Demystify said:
My fear is being the guy that they use for attention instead of being the guy they put out to.
This one is
really is easy to fix.
First of all,you need to understand WHY women choose some guys to get involved with sexually,and WHY they choose other guys to use just for attention.
And really whether you realize it or not,
it's the way you approach a girl that helps determine which way she'll lean.
If your approach is weak,then sexually,she won't be interested in you,but that doesn't mean she wants NOTHING to do with you.
You're still a guy. It still makes her feel good that a guy desires her and wants her. She's just not attracted to you.
If you have a car and she's walking,and she knows you like her,she'll use YOUR ATTRACTION FOR HER to benefit HER.
To avoid being used,all you have to do is be DIRECT with you're interest.
It's like this...
Attraction is "I" based.
Attention/AW is "you" based.
When you approach a girl,whatever you say to try and gain her interest should be laced with statements that elevate YOURSELF,like,"I want to see you" or "I'm going to such and such place and I want you to come with me" or "If you don't belong to anyone,then I think you should hang with ME".

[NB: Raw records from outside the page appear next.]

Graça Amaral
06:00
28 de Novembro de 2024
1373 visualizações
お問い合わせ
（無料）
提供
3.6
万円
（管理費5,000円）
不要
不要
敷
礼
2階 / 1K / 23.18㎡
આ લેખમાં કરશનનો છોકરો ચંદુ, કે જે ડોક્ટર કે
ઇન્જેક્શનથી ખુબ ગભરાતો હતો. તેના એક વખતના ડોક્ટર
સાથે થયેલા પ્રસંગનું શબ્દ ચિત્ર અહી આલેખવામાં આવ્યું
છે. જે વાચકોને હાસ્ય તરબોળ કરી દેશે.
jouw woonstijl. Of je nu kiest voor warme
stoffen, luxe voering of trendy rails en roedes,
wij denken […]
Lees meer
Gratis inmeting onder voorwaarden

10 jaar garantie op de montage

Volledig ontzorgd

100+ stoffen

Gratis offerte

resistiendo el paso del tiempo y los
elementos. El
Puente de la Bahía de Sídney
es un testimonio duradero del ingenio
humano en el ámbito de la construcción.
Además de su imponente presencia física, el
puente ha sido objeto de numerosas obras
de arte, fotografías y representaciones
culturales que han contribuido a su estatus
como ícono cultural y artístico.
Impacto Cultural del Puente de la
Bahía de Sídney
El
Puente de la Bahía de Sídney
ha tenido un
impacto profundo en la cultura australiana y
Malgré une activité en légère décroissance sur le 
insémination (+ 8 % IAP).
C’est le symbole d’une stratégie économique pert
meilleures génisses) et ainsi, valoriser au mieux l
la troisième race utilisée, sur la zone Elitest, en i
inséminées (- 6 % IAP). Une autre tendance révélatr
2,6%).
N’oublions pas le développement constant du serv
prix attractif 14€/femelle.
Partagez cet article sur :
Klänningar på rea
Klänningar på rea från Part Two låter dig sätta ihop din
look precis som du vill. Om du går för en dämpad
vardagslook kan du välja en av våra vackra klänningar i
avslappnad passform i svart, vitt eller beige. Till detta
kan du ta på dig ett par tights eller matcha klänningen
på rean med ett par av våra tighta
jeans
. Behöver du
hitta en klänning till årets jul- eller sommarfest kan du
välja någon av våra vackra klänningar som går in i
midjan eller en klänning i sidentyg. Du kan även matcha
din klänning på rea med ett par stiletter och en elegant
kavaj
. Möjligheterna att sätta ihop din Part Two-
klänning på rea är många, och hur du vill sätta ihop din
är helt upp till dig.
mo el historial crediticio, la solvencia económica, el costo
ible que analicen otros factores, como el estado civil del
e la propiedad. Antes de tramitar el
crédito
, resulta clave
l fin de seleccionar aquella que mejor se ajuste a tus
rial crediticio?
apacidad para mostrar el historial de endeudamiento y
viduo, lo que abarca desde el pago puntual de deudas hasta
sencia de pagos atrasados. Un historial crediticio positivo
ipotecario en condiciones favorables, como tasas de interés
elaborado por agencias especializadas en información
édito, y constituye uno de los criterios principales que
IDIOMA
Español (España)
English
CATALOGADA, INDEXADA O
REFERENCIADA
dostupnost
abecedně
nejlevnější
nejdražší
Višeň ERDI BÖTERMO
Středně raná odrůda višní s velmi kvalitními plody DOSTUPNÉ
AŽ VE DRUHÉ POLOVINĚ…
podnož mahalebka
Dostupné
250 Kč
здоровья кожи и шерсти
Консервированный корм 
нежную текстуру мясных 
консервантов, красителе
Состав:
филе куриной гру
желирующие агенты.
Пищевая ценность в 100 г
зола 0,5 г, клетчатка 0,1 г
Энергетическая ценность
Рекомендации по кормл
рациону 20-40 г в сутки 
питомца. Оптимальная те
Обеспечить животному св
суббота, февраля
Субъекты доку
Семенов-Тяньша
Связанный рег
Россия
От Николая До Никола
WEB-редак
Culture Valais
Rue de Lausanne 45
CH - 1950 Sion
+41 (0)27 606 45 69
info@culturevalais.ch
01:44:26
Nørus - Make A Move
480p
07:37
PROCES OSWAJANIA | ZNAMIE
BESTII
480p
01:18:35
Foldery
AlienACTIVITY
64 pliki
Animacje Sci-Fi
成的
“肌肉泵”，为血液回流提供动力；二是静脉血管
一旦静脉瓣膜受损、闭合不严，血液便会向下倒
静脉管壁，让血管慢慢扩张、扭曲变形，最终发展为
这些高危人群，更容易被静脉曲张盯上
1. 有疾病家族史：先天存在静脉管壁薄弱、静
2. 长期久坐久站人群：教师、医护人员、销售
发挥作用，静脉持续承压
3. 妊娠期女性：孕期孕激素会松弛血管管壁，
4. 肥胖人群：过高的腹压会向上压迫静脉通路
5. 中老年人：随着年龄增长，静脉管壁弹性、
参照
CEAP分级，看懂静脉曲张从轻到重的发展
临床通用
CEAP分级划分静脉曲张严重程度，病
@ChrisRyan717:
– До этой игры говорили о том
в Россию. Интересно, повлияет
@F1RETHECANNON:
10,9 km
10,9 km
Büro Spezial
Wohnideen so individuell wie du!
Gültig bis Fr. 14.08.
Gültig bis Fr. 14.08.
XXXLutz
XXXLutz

When she sees you thinking highly of yourself,then it'll arouse curiosity,and thus,attraction.
If you do like most guys,saying,"
You're hot",or "Would
you like to go out?' or "Would
you like to do this or that",it puts the focus on her,like you're seeking her approval.
Basically it puts her on a pedistal,like she's a queen,and you're a peasant bowing down before her beauty.
In that scenario,attraction is killed,but hey,attention is attention.
So she'll take it.
All you have to do is approach her right,then you won't have to worry being used solely for attention.